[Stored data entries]
┌────────
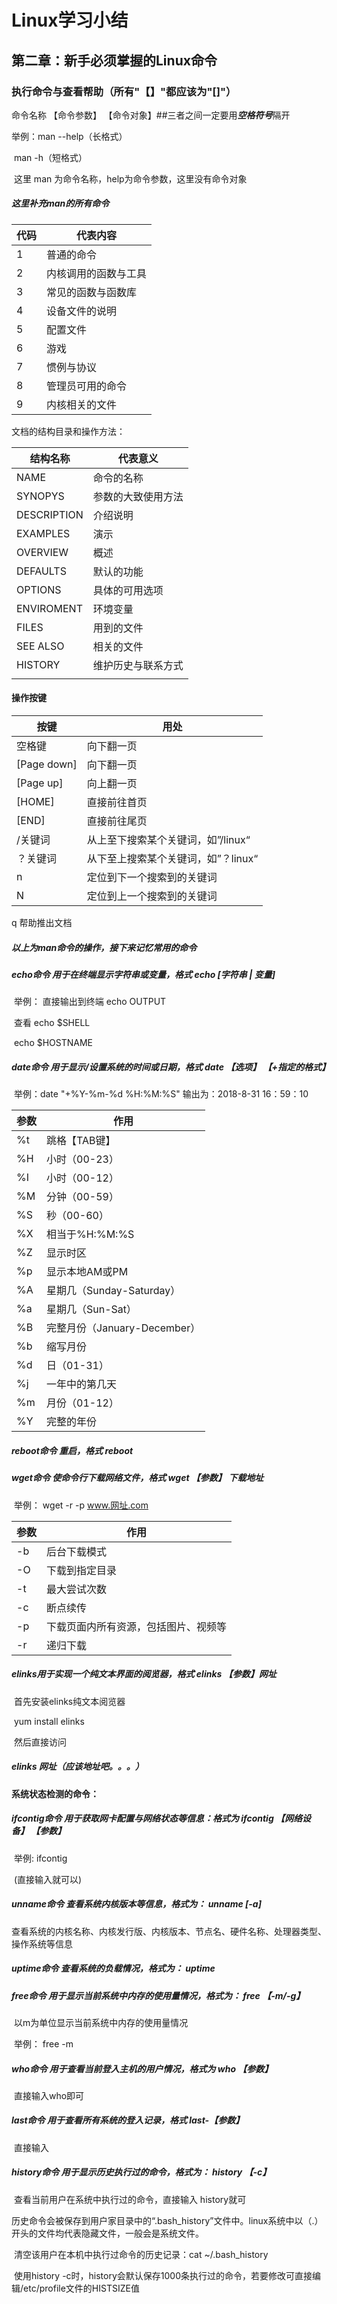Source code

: # Linux学习小结

## 第二章：新手必须掌握的Linux命令

### 执行命令与查看帮助（所有"【】"都应该为"[]"）

命令名称 【命令参数】 【命令对象】##三者之间一定要用***空格符号***隔开

举例：man --help（长格式）

​	    man -h（短格式）

​	   这里 man 为命令名称，help为命令参数，这里没有命令对象

##### 这里补充man的所有命令

| 代码 | 代表内容             |
| ---- | -------------------- |
| 1    | 普通的命令           |
| 2    | 内核调用的函数与工具 |
| 3    | 常见的函数与函数库   |
| 4    | 设备文件的说明       |
| 5    | 配置文件             |
| 6    | 游戏                 |
| 7    | 惯例与协议           |
| 8    | 管理员可用的命令     |
| 9    | 内核相关的文件       |

文档的结构目录和操作方法：

| 结构名称    | 代表意义           |
| ----------- | ------------------ |
| NAME        | 命令的名称         |
| SYNOPYS     | 参数的大致使用方法 |
| DESCRIPTION | 介绍说明           |
| EXAMPLES    | 演示               |
| OVERVIEW    | 概述               |
| DEFAULTS    | 默认的功能         |
| OPTIONS     | 具体的可用选项     |
| ENVIROMENT  | 环境变量           |
| FILES       | 用到的文件         |
| SEE ALSO    | 相关的文件         |
| HISTORY     | 维护历史与联系方式 |
|             |                    |

#### 操作按键

| 按键        | 用处                                |
| ----------- | ----------------------------------- |
| 空格键      | 向下翻一页                          |
| [Page down] | 向下翻一页                          |
| [Page up]   | 向上翻一页                          |
| [HOME]      | 直接前往首页                        |
| [END]       | 直接前往尾页                        |
| /关键词     | 从上至下搜索某个关键词，如”/linux“  |
| ？关键词    | 从下至上搜索某个关键词，如”？linux“ |
| n           | 定位到下一个搜索到的关键词          |
| N           | 定位到上一个搜索到的关键词          |

   q							  帮助推出文档



##### 以上为man命令的操作，接下来记忆常用的命令

##### echo命令	用于在终端显示字符串或变量，格式		echo [字符串 | 变量]

​	举例： 直接输出到终端		echo OUTPUT

​		     查看	echo $SHELL    

​				echo $HOSTNAME

##### date命令	用于显示/设置系统的时间或日期，格式		date 【选项】 【+指定的格式】

​	举例：date  "+%Y-%m-%d %H:%M:%S"   输出为：2018-8-31 16：59：10

| 参数 | 作用                         |
| ---- | ---------------------------- |
| %t   | 跳格【TAB键】                |
| %H   | 小时（00-23）                |
| %I   | 小时（00-12）                |
| %M   | 分钟（00-59）                |
| %S   | 秒（00-60）                  |
| %X   | 相当于%H:%M:%S               |
| %Z   | 显示时区                     |
| %p   | 显示本地AM或PM               |
| %A   | 星期几（Sunday-Saturday）    |
| %a   | 星期几（Sun-Sat）            |
| %B   | 完整月份（January-December） |
| %b   | 缩写月份                     |
| %d   | 日（01-31）                  |
| %j   | 一年中的第几天               |
| %m   | 月份（01-12）                |
| %Y   | 完整的年份                   |

##### reboot命令		重启，格式	reboot

##### wget命令	使命令行下载网络文件，格式	wget 【参数】 下载地址

​	举例：	wget -r -p www.网址.com

| 参数 | 作用                                 |
| ---- | ------------------------------------ |
| -b   | 后台下载模式                         |
| -O   | 下载到指定目录                       |
| -t   | 最大尝试次数                         |
| -c   | 断点续传                             |
| -p   | 下载页面内所有资源，包括图片、视频等 |
| -r   | 递归下载                             |

##### elinks用于实现一个纯文本界面的阅览器，格式	elinks 【参数】网址

​	首先安装elinks纯文本阅览器

​	yum install elinks

​	然后直接访问

##### 	elinks 网址（应该地址吧。。。）



#### 系统状态检测的命令：

##### ifcontig命令		用于获取网卡配置与网络状态等信息：格式为		ifcontig 【网络设备】 【参数】

​	举例:  ifcontig

​	(直接输入就可以)

##### unname命令 	查看系统内核版本等信息，格式为：	unname [-a]

​	查看系统的内核名称、内核发行版、内核版本、节点名、硬件名称、处理器类型、操作系统等信息

##### uptime命令		查看系统的负载情况，格式为：		uptime

##### free命令			用于显示当前系统中内存的使用量情况，格式为：	free 【-m/-g】

​	以m为单位显示当前系统中内存的使用量情况

​	举例： free -m 

##### who命令		用于查看当前登入主机的用户情况，格式为 		who 【参数】

​	直接输入who即可

##### last命令			用于查看所有系统的登入记录，格式			last-【参数】

​	直接输入

##### history命令		用于显示历史执行过的命令，格式为：		history 【-c】

​	查看当前用户在系统中执行过的命令，直接输入 history就可

​	历史命令会被保存到用户家目录中的“.bash_history”文件中。linux系统中以（.）开头的文件均代表隐藏文件，一般会是系统文件。

​	清空该用户在本机中执行过命令的历史记录：cat ~/.bash_history

​	使用history -c时，history会默认保存1000条执行过的命令，若要修改可直接编辑/etc/profile文件的HISTSIZE值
└────────
▶ Required action
Wherever the string "ifcontig" appears in the entries above, return the line it appears on.

▶ Solution for this task
##### ifcontig命令		用于获取网卡配置与网络状态等信息：格式为		ifcontig 【网络设备】 【参数】
​	举例:  ifcontig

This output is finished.